# peat cooking



## gypsyseagod (Jun 4, 2007)

not peat moss....real peat bricks, as in scotts/irish peat fires... i got the stuff from another irishman today  @ the glasgow highland games...i will perfect it & give it away......it is fragrant & mellow, see my post "3 lousy pieces of chicken"- why can't we smell the posts in here? scratch & sniff posts.... anyway. i'll pass along his site tomorrow or p.m. me for the addy.


----------



## kueh (Jun 4, 2007)

Could be something special here........

I believe the Scottish/Irish use the peat in the brewing process for whiskey.  I guess anything that gives off a fragrant smoke can be used, just experimentation is required to find the right quantities for cooking.
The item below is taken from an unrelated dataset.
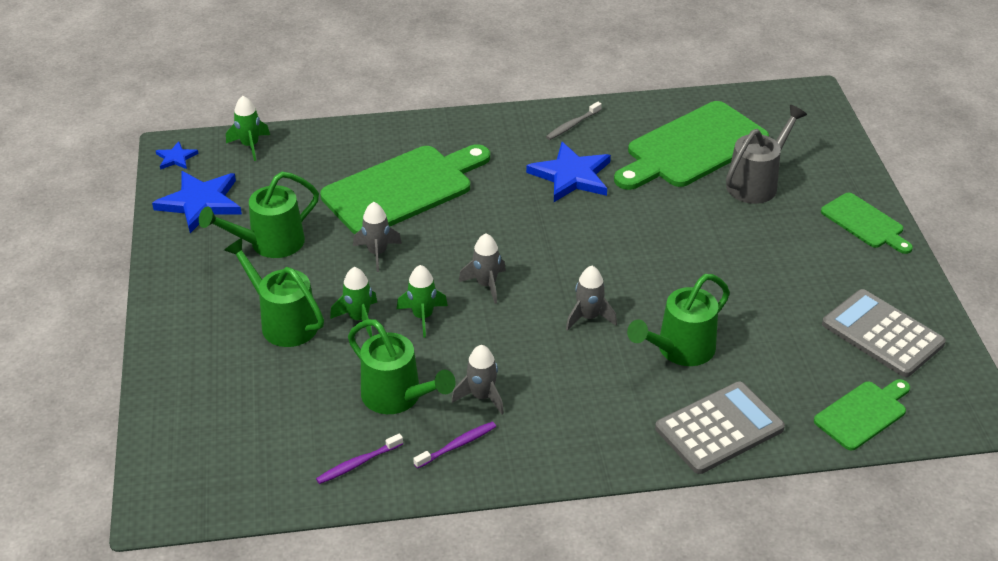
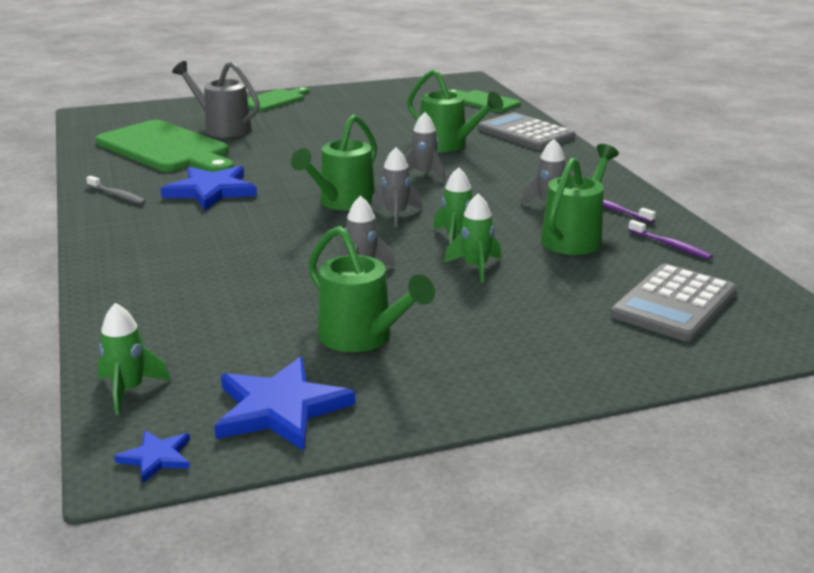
camera: 100 degrees left, 15 degrees down
green watering can [224,238,324,347] -> green watering can moved to [291,114,377,211]
green cutting board [320,144,490,234] -> none
grey calculator [822,289,946,377] -> grey calculator moved to [611,264,737,341]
hmmmm.... why not peat moss..... the stuff I have smells fine.....just need to smell what kind of smoke it gives.  And it's all organic....supposedly.


----------



## gypsyseagod (Jun 4, 2007)

it's a chemical thing, i'm way too married & drunk today to explain- it's a chemical reaction & the right soils....totally different than peat moss- kinda like why ya don't cook w/ pine. i'll try to wrap my head around the explanation 1 day this wk- lots going on right now.  p.s. this was 2pm this afternoon... i still smell like the peat & it goes well w/ obsession - i may be on to a new cologne here.......p.s.s. it did great w/ mesquite on the chicken & spritzed w/ appleton's rum & mango juice w/ garlic


----------



## gypsyseagod (Jun 5, 2007)

ok we're in labor tonight (i think- stubborn baby) but i was just firing up & getting the directions(from a scotsman) right. it's a sweet heady smoke to start.i'd give y'all a link to a site but he only does festivals & adamant about non websales .. but he is also the regional dist. for jack daniels- which fits.. enough jack & yer face down in dirt. but here goes. 2 ways to do it. 1 is fill a beer can ( blacken it before putting meat on)w/ the crushed peat & set hole up by (but not on) the fire- lasts up to an hour. or burn an edge of a chunk(white grey ash- slow burn)against yer fire- it makes a thick smoke(not otbs)it will burn to tbs but w/ a warm heady sweet flavor. as far as recipes- i'm working on that- ya can dutch oven open right over your fire or smoke as usual - the cuts i would advise are a mutton(lamb/potato)stew in the d.o.,lamb chops w/ mushroom soup,garlic,&clam chowder baste,or any cow cut- just let the smoke do it's work & splash a guinness over it on occassion... no spice no fuss... think poor irish/scotts during the famine years


----------



## goat (Jun 5, 2007)

I watched a Scot/Irish man complete with kilt, roast a hog over peat at our booth at the Houston BBQ Cookoff this year.  He was with Fred Noe (Great Grandson of Jim Beam).  It could be the same man.  Jim Beam is one of the major sponsors of the "Holy Cow Cookers".  That was very interesting and some tasty eating.


----------



## gypsyseagod (Jun 11, 2007)

here's a link to the distributor's site.  http://www.sneakypeat.com


----------